Snack Attack

I belong to a large mom’s group that posts a variety (everything from baby gear tips to restaurants for a date night and anything in between) messages, questions and comments.  Someone shared this article in the New York Times about kids and snacks.  It is a great read and hits home for many parents – myself included.  When does snack time end?  

http://www.nytimes.com/2010/01/20/dining/20gusti.html

Some days it seems I’m in the kitchen all day preparing meals and then snacks between.  And like the writer, I too am faced with all the requests for snacks to bring to occassions.  However I don’t mind, most of the time, because it means something healthy will be there.  If left to someone else, I don’t know what my kids will snack on.  Yes, it’s a control thing for me.  Knowing there are dietary restrictions and allergies, I have an arsenal of appropriate snacks.  But I also get lots of questions for ideas for snacks and know it’s hard to get creative (that’s pretty much why I wrote my latest book).

However I understand the writer’s frustration with snack time being all day long for some kids.  Because of this I have started to limit things I have to eat in my own bag.  (No need for nuts and dried fruit and apple slices and cheese and mini sandwiches) .  I too want my kids to play and engage, not sit on the sidelines and eat snacks.   But I see the triggers.  When my kids are at the park and see other kids eating they’ll ask for something.  Food is social.  Food can also be comforting for kids (adults too), and they’ll ask for a snack if in a new surrounding and are not yet ready to join in a play.  It can also be a distraction or help with boredom (especially when they ask for food in the car).  So if we’re only out for an hour or so, or if they’ve just eaten, I only bring water. 

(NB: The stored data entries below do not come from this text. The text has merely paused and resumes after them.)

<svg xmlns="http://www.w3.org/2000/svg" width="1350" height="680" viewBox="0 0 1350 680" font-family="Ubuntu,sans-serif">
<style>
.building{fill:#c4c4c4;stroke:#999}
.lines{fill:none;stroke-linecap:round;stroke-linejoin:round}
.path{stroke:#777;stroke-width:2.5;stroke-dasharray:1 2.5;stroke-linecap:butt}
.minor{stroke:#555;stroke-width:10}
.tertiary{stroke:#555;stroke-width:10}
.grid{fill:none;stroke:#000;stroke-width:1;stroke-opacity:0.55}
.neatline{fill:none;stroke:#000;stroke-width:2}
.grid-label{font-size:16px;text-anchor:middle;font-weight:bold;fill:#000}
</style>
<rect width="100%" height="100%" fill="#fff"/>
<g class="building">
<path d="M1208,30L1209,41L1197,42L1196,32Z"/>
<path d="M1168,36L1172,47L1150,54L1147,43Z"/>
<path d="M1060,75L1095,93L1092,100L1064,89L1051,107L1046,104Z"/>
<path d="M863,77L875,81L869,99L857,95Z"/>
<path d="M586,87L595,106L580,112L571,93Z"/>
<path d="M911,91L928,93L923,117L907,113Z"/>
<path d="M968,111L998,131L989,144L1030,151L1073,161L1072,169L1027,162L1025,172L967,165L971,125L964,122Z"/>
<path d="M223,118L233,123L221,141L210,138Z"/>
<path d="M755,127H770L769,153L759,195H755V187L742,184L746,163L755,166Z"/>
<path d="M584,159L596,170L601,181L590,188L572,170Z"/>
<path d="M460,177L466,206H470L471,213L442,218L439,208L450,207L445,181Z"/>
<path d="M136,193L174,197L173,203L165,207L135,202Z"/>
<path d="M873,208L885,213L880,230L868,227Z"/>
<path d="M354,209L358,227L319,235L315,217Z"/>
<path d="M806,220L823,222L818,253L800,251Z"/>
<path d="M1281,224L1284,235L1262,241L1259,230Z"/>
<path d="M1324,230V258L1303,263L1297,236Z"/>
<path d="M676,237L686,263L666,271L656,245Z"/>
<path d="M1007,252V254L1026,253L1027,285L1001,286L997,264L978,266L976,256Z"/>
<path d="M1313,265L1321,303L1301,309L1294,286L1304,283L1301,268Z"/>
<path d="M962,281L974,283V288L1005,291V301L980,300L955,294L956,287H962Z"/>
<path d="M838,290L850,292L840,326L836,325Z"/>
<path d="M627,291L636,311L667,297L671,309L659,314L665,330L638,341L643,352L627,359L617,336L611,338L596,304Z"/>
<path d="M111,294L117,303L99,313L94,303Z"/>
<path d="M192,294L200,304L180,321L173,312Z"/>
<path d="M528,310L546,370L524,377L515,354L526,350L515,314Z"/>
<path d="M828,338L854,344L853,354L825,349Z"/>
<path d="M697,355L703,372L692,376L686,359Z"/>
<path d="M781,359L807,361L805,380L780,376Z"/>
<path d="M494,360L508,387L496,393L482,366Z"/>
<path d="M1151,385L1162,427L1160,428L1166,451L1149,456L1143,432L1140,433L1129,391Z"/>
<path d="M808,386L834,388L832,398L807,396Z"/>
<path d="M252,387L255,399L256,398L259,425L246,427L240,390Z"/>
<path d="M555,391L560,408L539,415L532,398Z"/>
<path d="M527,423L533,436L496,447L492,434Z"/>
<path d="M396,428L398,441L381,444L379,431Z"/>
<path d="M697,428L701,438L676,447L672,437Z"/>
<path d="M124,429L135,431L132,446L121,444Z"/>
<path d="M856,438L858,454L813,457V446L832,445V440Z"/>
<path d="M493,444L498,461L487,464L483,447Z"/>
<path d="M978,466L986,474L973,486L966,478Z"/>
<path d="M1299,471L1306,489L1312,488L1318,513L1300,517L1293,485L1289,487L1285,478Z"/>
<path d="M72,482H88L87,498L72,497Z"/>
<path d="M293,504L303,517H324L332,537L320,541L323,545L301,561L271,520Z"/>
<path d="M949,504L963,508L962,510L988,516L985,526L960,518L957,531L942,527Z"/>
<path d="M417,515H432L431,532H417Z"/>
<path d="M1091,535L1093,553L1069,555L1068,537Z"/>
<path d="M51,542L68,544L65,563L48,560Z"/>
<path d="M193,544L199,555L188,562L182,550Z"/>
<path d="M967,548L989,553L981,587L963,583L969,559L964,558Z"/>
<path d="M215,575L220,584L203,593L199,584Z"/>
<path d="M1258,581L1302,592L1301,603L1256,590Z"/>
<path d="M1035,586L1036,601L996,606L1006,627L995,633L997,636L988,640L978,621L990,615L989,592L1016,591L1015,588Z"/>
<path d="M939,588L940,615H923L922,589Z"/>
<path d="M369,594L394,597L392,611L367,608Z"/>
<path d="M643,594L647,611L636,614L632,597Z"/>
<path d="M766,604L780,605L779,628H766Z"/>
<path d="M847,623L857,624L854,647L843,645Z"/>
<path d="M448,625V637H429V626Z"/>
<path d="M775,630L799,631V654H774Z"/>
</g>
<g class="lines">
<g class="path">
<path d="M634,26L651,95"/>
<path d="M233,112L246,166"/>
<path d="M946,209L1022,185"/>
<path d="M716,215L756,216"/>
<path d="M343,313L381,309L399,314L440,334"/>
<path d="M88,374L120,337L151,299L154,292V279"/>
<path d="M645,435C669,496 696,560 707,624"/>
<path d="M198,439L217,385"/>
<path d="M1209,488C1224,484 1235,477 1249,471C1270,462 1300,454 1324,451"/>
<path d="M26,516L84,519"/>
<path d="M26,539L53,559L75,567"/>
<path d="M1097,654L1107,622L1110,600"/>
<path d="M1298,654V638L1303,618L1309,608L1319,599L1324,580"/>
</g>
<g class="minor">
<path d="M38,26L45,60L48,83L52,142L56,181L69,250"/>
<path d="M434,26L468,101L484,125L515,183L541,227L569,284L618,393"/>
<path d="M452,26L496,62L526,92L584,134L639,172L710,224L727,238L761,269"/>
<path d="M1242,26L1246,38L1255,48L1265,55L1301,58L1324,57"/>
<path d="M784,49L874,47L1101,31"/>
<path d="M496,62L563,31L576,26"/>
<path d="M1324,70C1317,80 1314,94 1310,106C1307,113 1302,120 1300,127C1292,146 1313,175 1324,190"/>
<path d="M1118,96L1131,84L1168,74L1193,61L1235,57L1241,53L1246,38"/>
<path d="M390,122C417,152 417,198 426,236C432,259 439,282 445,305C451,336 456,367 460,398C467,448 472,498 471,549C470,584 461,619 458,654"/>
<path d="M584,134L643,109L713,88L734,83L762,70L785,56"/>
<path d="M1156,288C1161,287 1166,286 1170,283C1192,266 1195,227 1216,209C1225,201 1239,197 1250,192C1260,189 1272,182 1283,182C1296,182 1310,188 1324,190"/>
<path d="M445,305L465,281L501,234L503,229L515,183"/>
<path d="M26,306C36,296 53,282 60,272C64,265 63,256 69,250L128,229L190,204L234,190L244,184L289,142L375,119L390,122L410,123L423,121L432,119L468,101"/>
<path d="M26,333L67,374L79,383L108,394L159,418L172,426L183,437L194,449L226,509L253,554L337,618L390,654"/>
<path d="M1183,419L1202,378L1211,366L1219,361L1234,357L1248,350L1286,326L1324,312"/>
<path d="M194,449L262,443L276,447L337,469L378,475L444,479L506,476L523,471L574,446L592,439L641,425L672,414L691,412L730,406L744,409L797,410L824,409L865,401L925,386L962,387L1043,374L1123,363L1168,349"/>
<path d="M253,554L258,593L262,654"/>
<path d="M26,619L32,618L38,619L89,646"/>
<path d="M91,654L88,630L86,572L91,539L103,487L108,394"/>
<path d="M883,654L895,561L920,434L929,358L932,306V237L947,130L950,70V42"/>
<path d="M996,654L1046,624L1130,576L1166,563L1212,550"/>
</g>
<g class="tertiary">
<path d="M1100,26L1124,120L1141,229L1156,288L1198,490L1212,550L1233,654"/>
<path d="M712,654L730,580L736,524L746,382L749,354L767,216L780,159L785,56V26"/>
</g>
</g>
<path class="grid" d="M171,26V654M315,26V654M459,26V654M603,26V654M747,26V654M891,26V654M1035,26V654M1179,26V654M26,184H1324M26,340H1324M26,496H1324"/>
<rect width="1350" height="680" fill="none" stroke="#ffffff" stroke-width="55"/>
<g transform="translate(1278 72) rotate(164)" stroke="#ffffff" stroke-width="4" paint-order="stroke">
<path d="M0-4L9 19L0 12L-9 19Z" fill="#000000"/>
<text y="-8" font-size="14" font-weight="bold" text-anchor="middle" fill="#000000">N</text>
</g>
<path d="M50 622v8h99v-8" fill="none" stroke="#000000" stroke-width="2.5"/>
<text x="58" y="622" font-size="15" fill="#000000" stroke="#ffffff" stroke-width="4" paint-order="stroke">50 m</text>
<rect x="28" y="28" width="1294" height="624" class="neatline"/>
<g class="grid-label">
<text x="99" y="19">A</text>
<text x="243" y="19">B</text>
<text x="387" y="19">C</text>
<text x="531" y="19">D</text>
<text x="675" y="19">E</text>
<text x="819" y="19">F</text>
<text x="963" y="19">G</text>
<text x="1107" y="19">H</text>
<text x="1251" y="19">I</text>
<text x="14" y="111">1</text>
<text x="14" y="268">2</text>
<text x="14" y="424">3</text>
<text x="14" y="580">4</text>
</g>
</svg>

This brings me to my next point.  They won’t starve.   I meet so many parents that say “but they’re hungry”.  This gets out of hand as some parents give snacks after dinner (and even dessert) or get manipulated into becoming short order cooks because kids don’t want what’s offered for dinner.  That’s the way it goes.  As my mom would say “like it or lump it”.  Sorry if that sounds harsh.   

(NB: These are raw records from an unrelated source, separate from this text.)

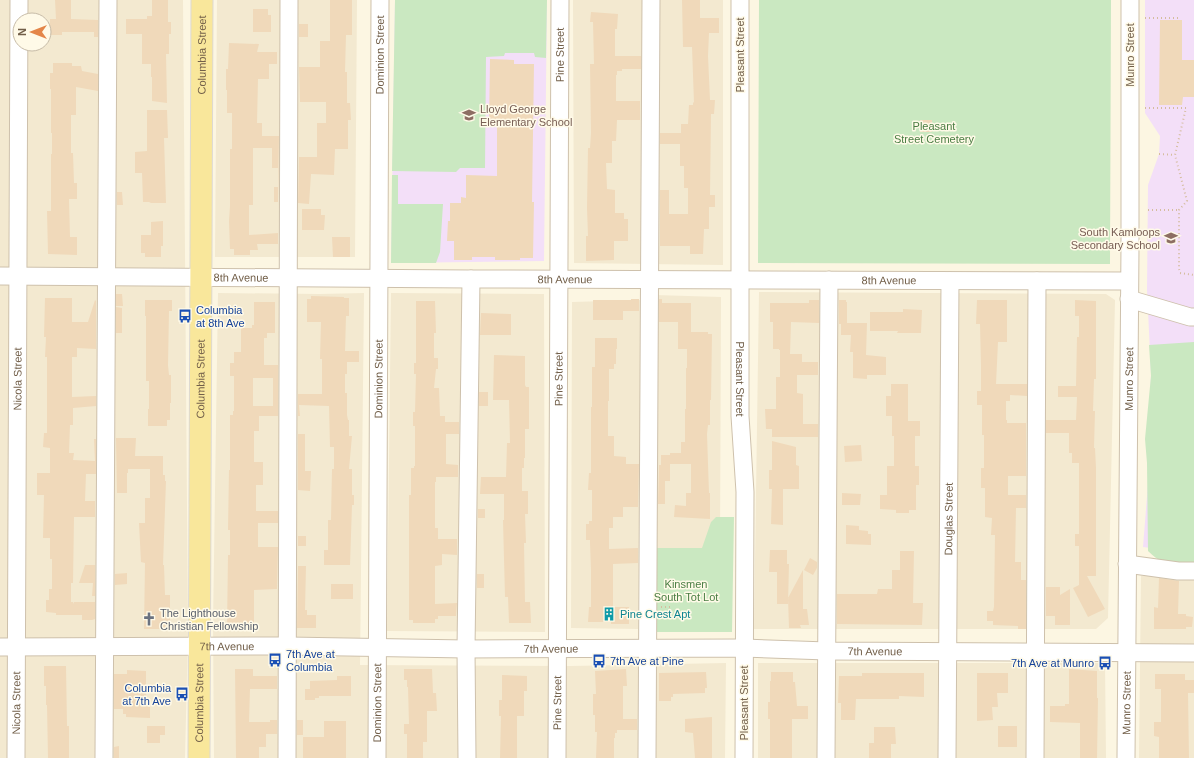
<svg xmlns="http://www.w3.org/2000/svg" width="1194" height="758" viewBox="0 0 1194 758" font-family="Helvetica,sans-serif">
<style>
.residential{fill:#f3e9d0;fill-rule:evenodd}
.education{fill:#f3dff8}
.green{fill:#cae8c1}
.building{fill:#f0d9ba;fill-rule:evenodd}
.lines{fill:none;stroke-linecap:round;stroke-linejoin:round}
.minor-casing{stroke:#cec1ac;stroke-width:19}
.major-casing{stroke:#ddd9d3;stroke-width:23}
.path{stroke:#d5bd9e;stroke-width:2;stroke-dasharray:1 3;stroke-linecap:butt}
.minor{stroke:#fff;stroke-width:17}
.major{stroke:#f9e79b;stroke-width:21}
.labels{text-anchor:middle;stroke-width:3;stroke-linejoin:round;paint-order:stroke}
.street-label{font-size:11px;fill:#725f49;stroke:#fffae8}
.education-label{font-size:11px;fill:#785e54;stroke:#fffae8;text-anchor:start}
.park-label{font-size:11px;fill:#4b7e44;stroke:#fffae8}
.transit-label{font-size:11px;fill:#164399;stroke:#fffae8;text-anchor:start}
.worship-label{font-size:11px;fill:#5b616d;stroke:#fffae8;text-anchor:start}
.culture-label{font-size:11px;fill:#0d838f;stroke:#fffae8;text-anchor:start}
</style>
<rect width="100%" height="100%" fill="#fcf6e2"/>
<path class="residential" d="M0,0H183L188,632L185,758H0ZM20,20H44V44H20Z
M217,0H282L280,257H215Z
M296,0H357L355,257H293Z
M573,0H723V265L574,263Z
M759,292L1106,294L1115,300L1108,618L1096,629H754Z
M218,293L319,294L364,293L360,665L570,666L726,663L725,758H214L213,624Z
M391,293L544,294L545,632L387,631Z
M655,295L721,297L720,548H653Z
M641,300L638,629L571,628L572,302Z
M1141,576H1194V758H1139Z
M758,663H1105L1106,758H758Z"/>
<path class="education" d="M395,0H547L544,261L391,263Z
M1145,0H1194V554L1143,547L1148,484L1151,373L1147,290L1148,185L1159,154L1160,136L1145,113Z"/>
<path class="green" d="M395,0H547L546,58L535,57L534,53H505L504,56L486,57L485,168H460L456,172L392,171Z
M759,0H1111L1110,264L758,263Z
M392,175H398V204H443L440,252L436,263H391Z
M1194,342V563C1172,566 1165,567 1148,551L1147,463L1145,439L1151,376L1149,345Z
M716,517H734L732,632H653V548H702L711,522Z"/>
<path class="building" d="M55,0H71V19L98,20V37H94V32H62V35H50V19H56Z
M152,0H168V22H171V34H169V54H166L167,103L152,101V77H151V64H142V34H126V19H147V16H152Z
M330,0H352V35H346L345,72H347V103H350L351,120H348V149H335L334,175L311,174L309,204L298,203L299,157H317V123H326V102H300L299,67H320V41H330Z
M682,0H700V18H719V33H709L708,56L710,100H715L714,114H711L710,195H715V207H709V229H704L703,254H690V246H660V190H669V214H688V188H684V166H680V144H660V133H681V124H688L689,105H693V102L694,103L692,47H683Z
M253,9H268V15H271V32H253Z
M591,12L618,14L617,29H615V56H641V69H622V71H617V75H616V101H640V120H617L616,141H612V163H606L607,189L615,190V213H624V219H628V241H614V260L586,261V236H588L587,208L588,148H590L591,133L590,64H594L593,22H590Z
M1160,20H1182V60H1194V97H1183L1182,105H1159Z
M299,24H308V37H299Z
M229,43L259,44L257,52H277V64H269V79H258L257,123H262V136H279L278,202H274V187H278V168H272V148H253V205H249V235L278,233V244H257L258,250H250V255H234V249H230L229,221L230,206V149H232V113H227V90H226V69H228Z
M490,59L514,60V64H534L532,202H534L533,258H520V260H495V257H472V260H454V241H447L448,221H450V203H461V197L466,198V175L497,176V126H489Z
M53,63H72V66H81L82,71L98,74V91L76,87V115H71V153H73L74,183H77V199H69L70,237H77V255L48,254L47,211H51V154H52V133H51V89H50V73H53Z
M147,110H167L168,138H164L166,203H151L149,202H143L142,173H135V152L147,151Z
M920,120H932V132H920Z
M117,192H122L123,205H117Z
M302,209H321V215H325L324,230H302Z
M163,221V246H161V257H145V253H141V235H151V222Z
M332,237H350V257H333Z
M116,294H122L123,306H116Z
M311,296L344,297V298H349V316H346L345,351H359V362H347V374H345V393H347V415L348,420H349V436H352L349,469H352V495H354V505H352L350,565H324V550H328V520H331L332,469H334V447H330L329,406L299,405L300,416H298V394H322V359H320L321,322H307V299H311Z
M45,298H72V322H88L95,300L96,301V349L77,348V357H72V397L96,396V406L73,408V425H70L69,453H74L73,460L95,461L94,439H96V474H86L85,501H95V517H74L73,583H71V602H73V604L74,602H95V619L92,620H82V615H56V613L46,612V600H49V589H52V559H50V538H43L44,495H37V473H50V448L43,447L44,433H47V357H45L46,337H44Z
M631,299H639V311H623V320H593V300H631Z
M659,299H662V303H691V332H708V334H712L711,400H710V425H708L707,434L709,493H710V519L674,517L675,505L686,506V493H691V464H670V481H665V504H658L659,465H661V455H670V453H681V442H685V409H686V368H687V349H678V322H659Z
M145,300H172V311H169L168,365L169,375H171V403H170V420H167V426H148V409H149V381H146V316H145Z
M809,300H819V323L791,322L790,354H802V362H818V375H797V393L803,394V424H818V437H772V429H766L765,409H776V377H780V350H779V349H773V322H770V303H809Z
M839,300H846V302H847V323H867L866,355L886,357V375H867V379L853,378V352H850L851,335H841V324H839Z
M977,300H1007V342H998L996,384H1027V396L1010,395V401H1006V420H1007V423H1026V476H1008V495H1026V508H1016L1015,562H1021V580H1026V629H1018V626L993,625V621H987V611H993L994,607L995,535H991L992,518L985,517V488H981V468H984V435H982V405H977V391H981V365L980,324H976Z
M1075,300L1096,301V379H1094L1093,411H1095L1094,448H1095L1096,468V576H1087L1105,609L1088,617L1073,588L1079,585V546H1075V534H1079V463H1072V453H1069V433H1046V420H1076L1077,397H1058V386H1076L1077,337H1079V316H1075Z
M416,301H435L436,333H434V358H438V369H436L434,388H439L440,416H445V422H459V434H446V464L458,465V477H436V482H435V528H438V539H457V555L442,554V565L435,566V604L457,603L456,616H438V619H435V623H413V620H409V495H411V468H414V466H415V426H413V412H415L416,374H414V363H416Z
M254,302H275V333H267V338H264V365H278V416H259V431H254V462H263V485H256V511H278V523H258V547H278L277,589L254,590V626L227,627L228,555H230V530H228L229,470H230V415H233V411H234V376H230V363H234V352H241V328H252V325H254ZM253,378H273V406H253Z
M116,307L122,308V333H116Z
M903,309L922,310L921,333H897L898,331H870V312H903Z
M481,313L511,314V335H480Z
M595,338H617V349H616V364H614V369H609V401H608V436H614V456L626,457V464H639L638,507H623V517H613V528H609V549L638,548V563L613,564V607H629V624H611V622H588L589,607H591V570L590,543V540H586V524H589V521H592V490H588L589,473H591V407H592V367H595Z
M494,355L525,356V385L526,387H529V429H525V458H524V468H522V491H528V514H525L526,543H524L525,602H530L531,623H509L508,597H505L503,520H504V494H480L481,477H506L507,443H510L509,400H493Z
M891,384H908V421H920V436H915V466H919V485H916V510H909V513H896V510L880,509V495H887V466H894V436H892V416H886V396H891Z
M479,392H488V406H479Z
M298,434H305V471H311L310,491L298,490Z
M116,438H136L135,456H163V475H165V481H166L163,565H164L165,595H170V629H144L145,563L141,562L139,523H145V498H150V469H128V473H127V493H117Z
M772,441L796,447V465L799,466V489H783V525L771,524L772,489H769V470H772Z
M861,445L862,461L845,462L844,446Z
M842,493L861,494L860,505H842Z
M478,509H485V518H478Z
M846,525L859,526V530L868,531V534H871V545L846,544Z
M298,536H306V546H298Z
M770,550H787V564H789L788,604H777V572H769Z
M900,551H914L913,603H923L922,625L837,624V594H877L878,589H892V570H900Z
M810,558L817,562V568L813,575L804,570Z
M85,565H95V596H92L93,583H79Z
M298,566H306L305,610H307V615H316V628H297Z
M803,570V609H807L809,625H800L801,628H789L788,598Z
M127,573V584L115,585V574Z
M477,574H484V588H477Z
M1159,578L1179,581L1178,614H1186V616L1193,617L1192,627H1186V629H1154V607L1158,608Z
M331,584H353V599H331Z
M1046,587H1060V595L1070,589V625H1055V616H1046Z
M44,666H66L67,726H69V758H48L47,705H46V686H44Z
M235,669H253V676H277V689H250L249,722H270V720H277V734H266V747H259V758H236Z
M404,669H432L433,693H436L437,711H427V742H423V758H407V734H404V724H409L408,687H407V680H404Z
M626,669L627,686H623V719H637V730H617V733H615V738H614V758H596L597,732H595V715H593V694H596L595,671Z
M1069,669L1097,671V698H1098L1097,758H1080V723L1050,722V706H1065V704H1069Z
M127,670L146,671V701H148V707H150V718L126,717V714H123V709H114V674H127Z
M706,672L707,688H705V693L673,694V697H671V701H659V673Z
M771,672H793V682H795L797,706H808V719H792V758H770V719H768V702H770V681H771Z
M862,673H924V697L899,696V699H856L855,720H841V703H838L839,676H862Z
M977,673H1008V693H997L998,707H992L993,720L977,721Z
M1155,674H1185V680H1194V693H1188L1189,758H1159V737L1154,736V722H1161V689H1155Z
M502,675L527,676V691H524V716H517V758H500L501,716H499V700H502Z
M337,676H351V696H319V698H315V700H305V689H310V681L337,680Z
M712,717V758H695L693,733L685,732V719Z
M297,720H303V735H297Z
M324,721H346V758H303V737H324Z
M147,726H165V735H160V743H147Z
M998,726H1017V747H998Z
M874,727H895L896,744H891V758H869V743H874Z
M119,746V758H114V747Z"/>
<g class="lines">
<g class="minor-casing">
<g id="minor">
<path id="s1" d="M740,0V416L745,492L744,758"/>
<path id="s2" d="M0,276L471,279L1129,281"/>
<path d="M1129,299L1190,317H1194"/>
<path d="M1127,564L1178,571H1194"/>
<path id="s3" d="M0,647L288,646L466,649L743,648L827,651L1194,653"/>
<path id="s4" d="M16,758L19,0"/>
<path d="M104,758L108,0"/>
<path d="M287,758L289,0"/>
<path id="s5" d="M377,758L380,0"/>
<path d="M467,758L466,649L471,279"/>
<path id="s6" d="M557,758L560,0"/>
<path d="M647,758L651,0"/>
<path d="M826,758L829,280"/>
<path id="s7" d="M947,758L950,281"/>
<path d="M1035,758L1037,281"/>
<path id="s8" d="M1126,758L1130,246V0"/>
</g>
</g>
<g class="major-casing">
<g id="major">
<path id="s9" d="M199,758L202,0"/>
</g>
</g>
<path class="path" d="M1145,18H1181
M1145,108H1186L1175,155L1187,201L1179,210V269L1180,273L1194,275
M1159,154L1175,155
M1148,210H1179
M661,607H670"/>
<use href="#minor" class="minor"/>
<use href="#major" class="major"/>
</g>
<defs>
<g id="school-bare" transform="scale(1.08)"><path d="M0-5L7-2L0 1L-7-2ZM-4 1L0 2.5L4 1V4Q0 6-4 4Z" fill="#8d6e63" stroke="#fffae8" stroke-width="2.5" paint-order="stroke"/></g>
<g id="bus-bare" transform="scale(1.08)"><path d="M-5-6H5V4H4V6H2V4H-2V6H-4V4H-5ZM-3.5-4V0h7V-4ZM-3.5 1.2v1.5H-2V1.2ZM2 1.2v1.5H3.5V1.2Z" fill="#1a4fb4" stroke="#fffae8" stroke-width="2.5" paint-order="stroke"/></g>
<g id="building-bare" transform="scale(1.08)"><path d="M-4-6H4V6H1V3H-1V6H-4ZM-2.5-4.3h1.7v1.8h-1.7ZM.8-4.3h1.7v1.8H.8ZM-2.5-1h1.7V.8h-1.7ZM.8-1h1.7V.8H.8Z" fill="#0f9aa8" stroke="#fffae8" stroke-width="2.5" paint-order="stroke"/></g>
<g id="church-bare" transform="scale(1.08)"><path d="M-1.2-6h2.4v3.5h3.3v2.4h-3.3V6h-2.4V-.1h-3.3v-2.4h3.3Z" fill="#6b7280" stroke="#fffae8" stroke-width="2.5" paint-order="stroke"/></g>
</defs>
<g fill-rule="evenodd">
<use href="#school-bare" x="469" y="115"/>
<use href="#school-bare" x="1171" y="238"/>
<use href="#bus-bare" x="185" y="316"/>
<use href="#building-bare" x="609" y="614"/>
<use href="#church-bare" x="149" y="619"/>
<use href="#bus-bare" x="275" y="660"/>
<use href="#bus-bare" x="599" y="661"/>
<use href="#bus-bare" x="1105" y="663"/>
<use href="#bus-bare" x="182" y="694"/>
</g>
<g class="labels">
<g class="street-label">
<text dy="4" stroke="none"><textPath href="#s9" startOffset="703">Columbia Street</textPath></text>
<text dy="4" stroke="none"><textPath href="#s5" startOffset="703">Dominion Street</textPath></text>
<text dy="4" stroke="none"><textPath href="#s6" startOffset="703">Pine Street</textPath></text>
<text transform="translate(740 55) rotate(-90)" y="4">Pleasant Street</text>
<text transform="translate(1130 55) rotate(-90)" y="4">Munro Street</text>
<text dy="4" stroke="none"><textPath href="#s2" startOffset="241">8th Avenue</textPath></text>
<text dy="4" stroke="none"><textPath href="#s2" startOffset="565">8th Avenue</textPath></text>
<text dy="4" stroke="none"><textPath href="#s2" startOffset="889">8th Avenue</textPath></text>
<text dy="4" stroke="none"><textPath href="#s4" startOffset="379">Nicola Street</textPath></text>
<text dy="4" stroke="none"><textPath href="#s9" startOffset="379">Columbia Street</textPath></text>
<text dy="4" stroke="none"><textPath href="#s5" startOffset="379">Dominion Street</textPath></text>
<text dy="4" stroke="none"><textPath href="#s6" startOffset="379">Pine Street</textPath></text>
<text dy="4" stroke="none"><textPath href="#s1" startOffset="379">Pleasant Street</textPath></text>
<text dy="4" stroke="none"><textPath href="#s8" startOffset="379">Munro Street</textPath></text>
<text dy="4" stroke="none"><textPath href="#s7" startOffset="239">Douglas Street</textPath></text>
<text dy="4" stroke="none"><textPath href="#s3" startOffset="227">7th Avenue</textPath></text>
<text dy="4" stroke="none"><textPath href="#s3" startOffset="551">7th Avenue</textPath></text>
<text dy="4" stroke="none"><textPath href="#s3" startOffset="875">7th Avenue</textPath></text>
<text dy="4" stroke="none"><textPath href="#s4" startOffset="55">Nicola Street</textPath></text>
<text dy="4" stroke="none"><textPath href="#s9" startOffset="55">Columbia Street</textPath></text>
<text dy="4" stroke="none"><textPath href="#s5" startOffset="55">Dominion Street</textPath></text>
<text dy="4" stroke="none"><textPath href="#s6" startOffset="55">Pine Street</textPath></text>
<text transform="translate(744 703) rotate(-90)" y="4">Pleasant Street</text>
<text dy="4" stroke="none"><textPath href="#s8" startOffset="55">Munro Street</textPath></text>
</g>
<g class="education-label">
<text x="480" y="113">Lloyd George<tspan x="480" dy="13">Elementary School</tspan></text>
<text x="1160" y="236" text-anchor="end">South Kamloops<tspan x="1160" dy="13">Secondary School</tspan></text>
</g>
<g class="park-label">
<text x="934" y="130">Pleasant<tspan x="934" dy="13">Street Cemetery</tspan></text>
<text x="686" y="588">Kinsmen<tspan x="686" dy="13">South Tot Lot</tspan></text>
</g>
<g class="transit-label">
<text x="196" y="314">Columbia<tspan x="196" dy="13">at 8th Ave</tspan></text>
<text x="286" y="658">7th Ave at<tspan x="286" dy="13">Columbia</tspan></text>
<text x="610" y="665">7th Ave at Pine</text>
<text x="1094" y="667" text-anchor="end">7th Ave at Munro</text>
<text x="171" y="692" text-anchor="end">Columbia<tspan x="171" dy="13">at 7th Ave</tspan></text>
</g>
<g class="worship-label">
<text x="160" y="617">The Lighthouse<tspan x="160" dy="13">Christian Fellowship</tspan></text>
</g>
<g class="culture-label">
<text x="620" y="618">Pine Crest Apt</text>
</g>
</g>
<g transform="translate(32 32) rotate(270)"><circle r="19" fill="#fffae8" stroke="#c7bca8"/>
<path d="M0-3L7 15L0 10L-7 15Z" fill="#e48649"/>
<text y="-6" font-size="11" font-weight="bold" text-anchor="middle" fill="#725f49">N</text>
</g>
</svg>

I try not to think of “snack” as a bad word.  The connotation of snack has somehow become a bag or box of something eaten on the run, when I like to think of it as a mini meal – fuel to help kids going thru their active lives.  If I can find time to cut an apple and spread it with sunflower butter or peel a banana, why can’t another parent.  Why always go for prepackaged snacks with additives, preservatives and empty calories?  And yes, the billions of dollars spent on marketing unhealthy snacks is appalling.  But let’s stand our ground.  If eating healthy is something that’s important to your family, teach kids about healthy food choices and bring something healthy, that they like.  Go ahead and pass by the vending machine and other offerings.  No, it’s true you may not be the most popular parent, and believe me it does sometimes get uncomfortable. 

But if you offer a healthy snack then does it really matter if dinner is spoiled?  When my kids say “I’m hungry” and I’m in the middle of making dinner, I pull out some carrots, edamame and hummus.  If they truly are hungry they’ll eat it.  But if they’re bored and just looking for something from the pantry (i.e. crackers, rice cakes etc) they’ll say “Nevermind, I’ll wait for dinner”.  And if they fill up on the veggies and don’t eat much at dinner, they had some good food.